Wednesday, July 24, 2013

The Minimum Wages of Destruction

Two weeks ago, the DC City Council passed the Large Retailer Accountability Act, a bill that would raise the minimum wage for employees at big box retailers like Wal-Mart to 12.50 USD an hour. Since this proposed law would only apply to stores with retail space of at least 75k sq ft whose parent companies have gross revenues of over 1 billion per year, it is a bill designed to keep 3 proposed Wal-Mart stores out of DC, which would create about 1800 permanent jobs.

And that's a real shame. Right now, DC proper really only has two types of residents: upper middle class white yuppies and poor, uneducated inner city blacks. The latter group live in an environment of crushing poverty, a dearth of jobs (of any kind), and rampant crime and drug use. They need low end jobs provided by stores like Wal-Mart in order to gain work experience and make money.

According to the BLS, DC currently has an unemployment rate of 8.3%. But black unemployment levels in DC are around 20%. This staggering disparity is even more pronounced when you realize that blacks make up half the city. Whites in DC have an unemployment rate of under 4%.

The action taken by the city council represents the trifecta of bad government in the US: rent seeking by entrenched special interests, ignorance or indifference to sound economic principle, and the political goodwill of useful idiots needed to back such harmful laws.

The fact that Wal-Mart must pay 4 dollars above the DC minimum wage simply because it's Wal-Mart and not some small convenience store is sheer lunacy. And the only reason why only Wal-Mart has to comply is because those smaller mom and pop shops pay many of their employees at minimum wage. This law is designed to keep Wal-Mart out of DC in the most naked way possible.

Raising the minimum wage for large retailers disproportionately hurts poor blacks because it drastically increases the barriers to job entry for the least skilled/marketable members of society. Given the fact that employment has become so important to a person's career, high minimum wages do nothing but perpetuate an underclass of people who have no economic prospects whatsoever.

All this is made possible by a coalition of upper middle class progressives (who hate Wal-Mart and love Whole Foods) and politically connected blacks who couldn't care less about Wal-Mart and would rather build political capital than do things that would actually help the people they're supposed to serve. Even a minimum wage job at Wal-Mart is a good thing because it helps a person with no work experience (who could only be hired at minimum wage by a neutral employer) gain work experience.

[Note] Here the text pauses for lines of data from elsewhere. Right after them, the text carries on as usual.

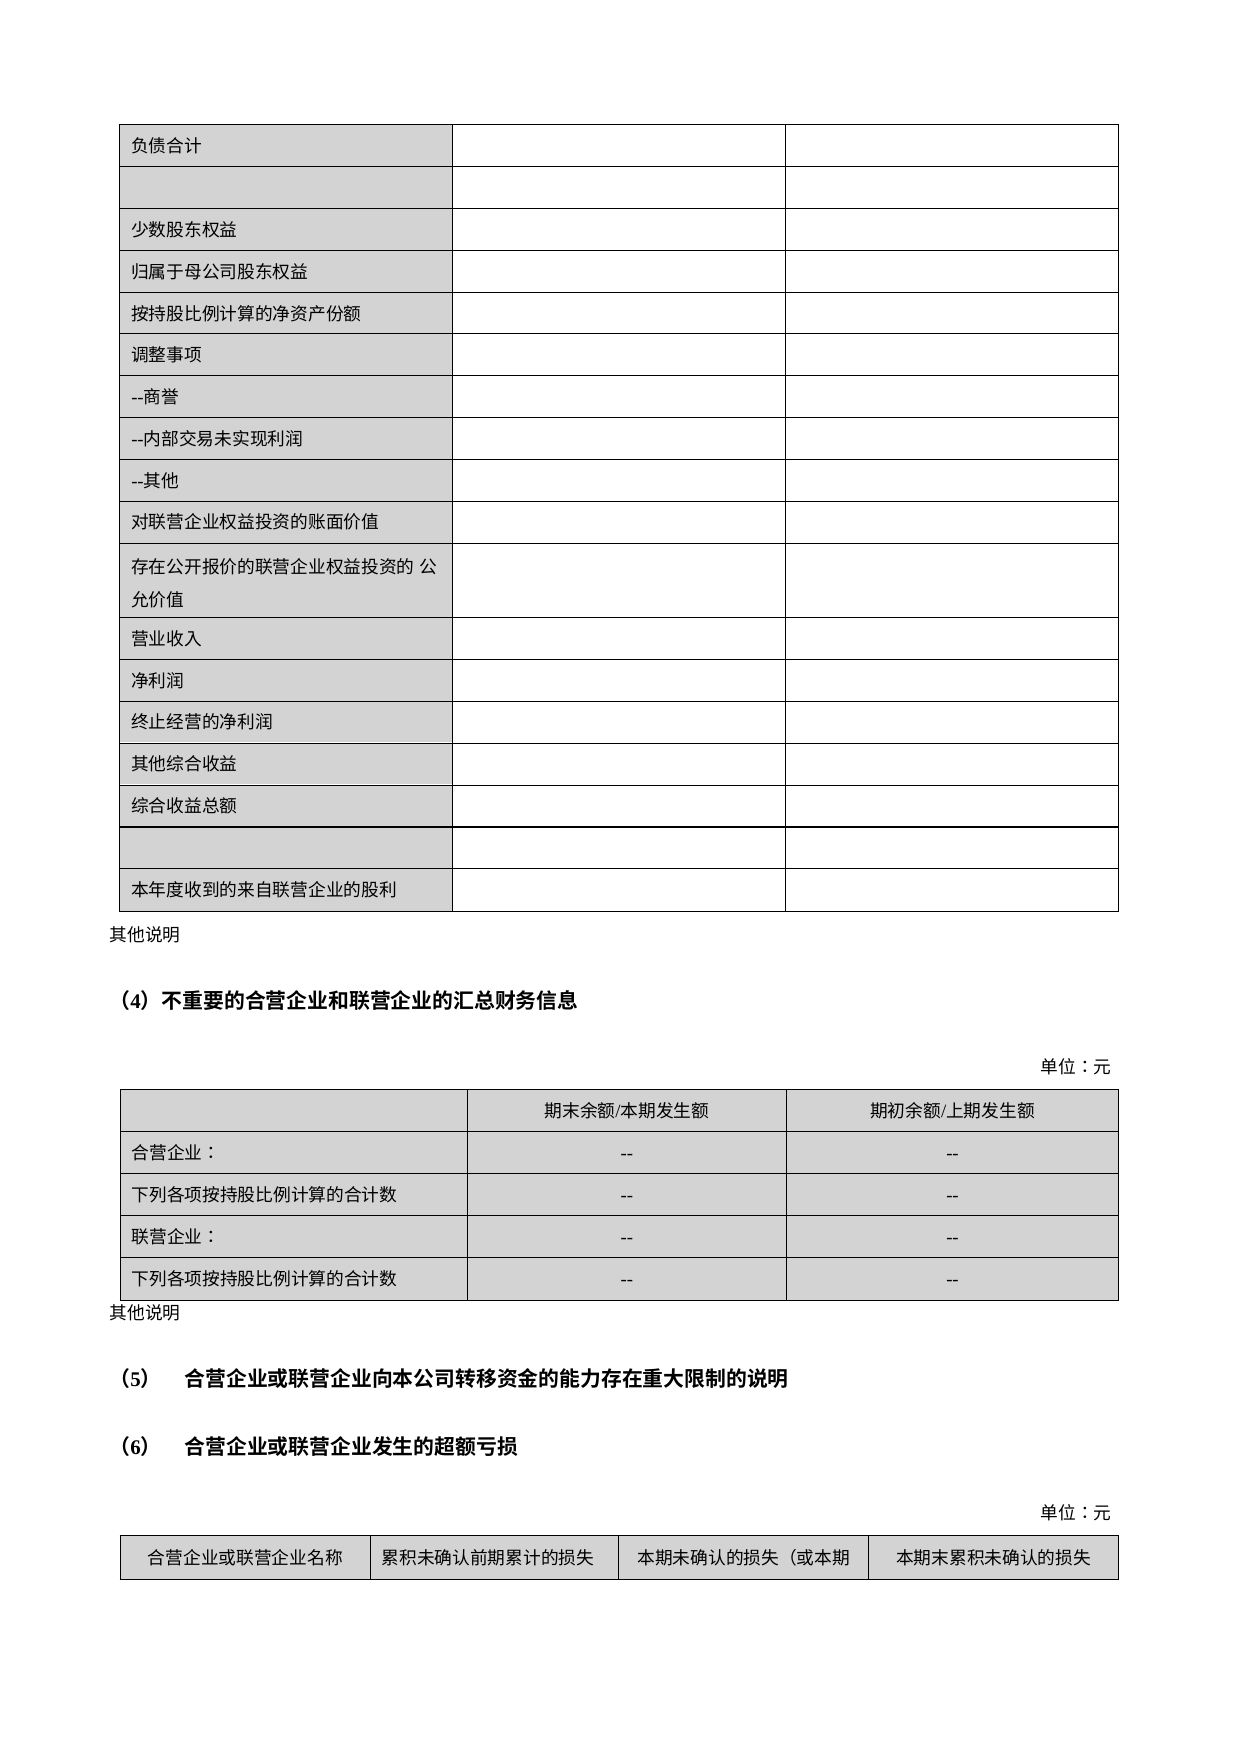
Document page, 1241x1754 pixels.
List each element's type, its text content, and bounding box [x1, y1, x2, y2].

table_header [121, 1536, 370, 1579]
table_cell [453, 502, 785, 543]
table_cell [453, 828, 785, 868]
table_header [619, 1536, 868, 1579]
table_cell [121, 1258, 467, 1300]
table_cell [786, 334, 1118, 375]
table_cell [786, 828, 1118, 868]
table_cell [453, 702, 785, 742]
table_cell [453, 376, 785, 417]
text 单位：元 [1041, 1054, 1129, 1078]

Work experience is paramount to building a career. Every day you're working is another day that you're building your personal social capital and signalling to employers that you're employable. But if you can't get your foot in the door, you remain an unemployable bum in the eyes of prospective employers. For a person with no work experience, very few skills, and low marketability (which unfortunately describes the vast majority of young black kids living in DC), you need an employer to take a chance on you. And the higher you set the minimum wage, the more expensive it is for a business to take that chance.

My very first job was working at a movie theater for 5.50 an hour (at the time, 35 cents above minimum wage). I hated the job. I hated my bosses. But I kept working at it because I wanted spending money. The time I was there, I learned about how wage employees get paid and how they keep track of employee hours. I also learned that I had to suck up to both the customers and the bosses in order to be considered a good worker. And I learned that anybody could do my job, so even if I quit, they would just hire somebody else to take my place.

Learning and adjusting to be a cog in the system is something very, very important. And it's something that nobody teaches you in school. You learn it when you start working. But if nobody ever gives you a job, it's something you never learn and the hiring manager will easily dismiss you as a "bad culture fit".

Nobody dreams of working at Wal-Mart. And working at Wal-Mart at minimum wage is something that very few people want to do. But for some people, it's their only option. And that option is better than doing nothing.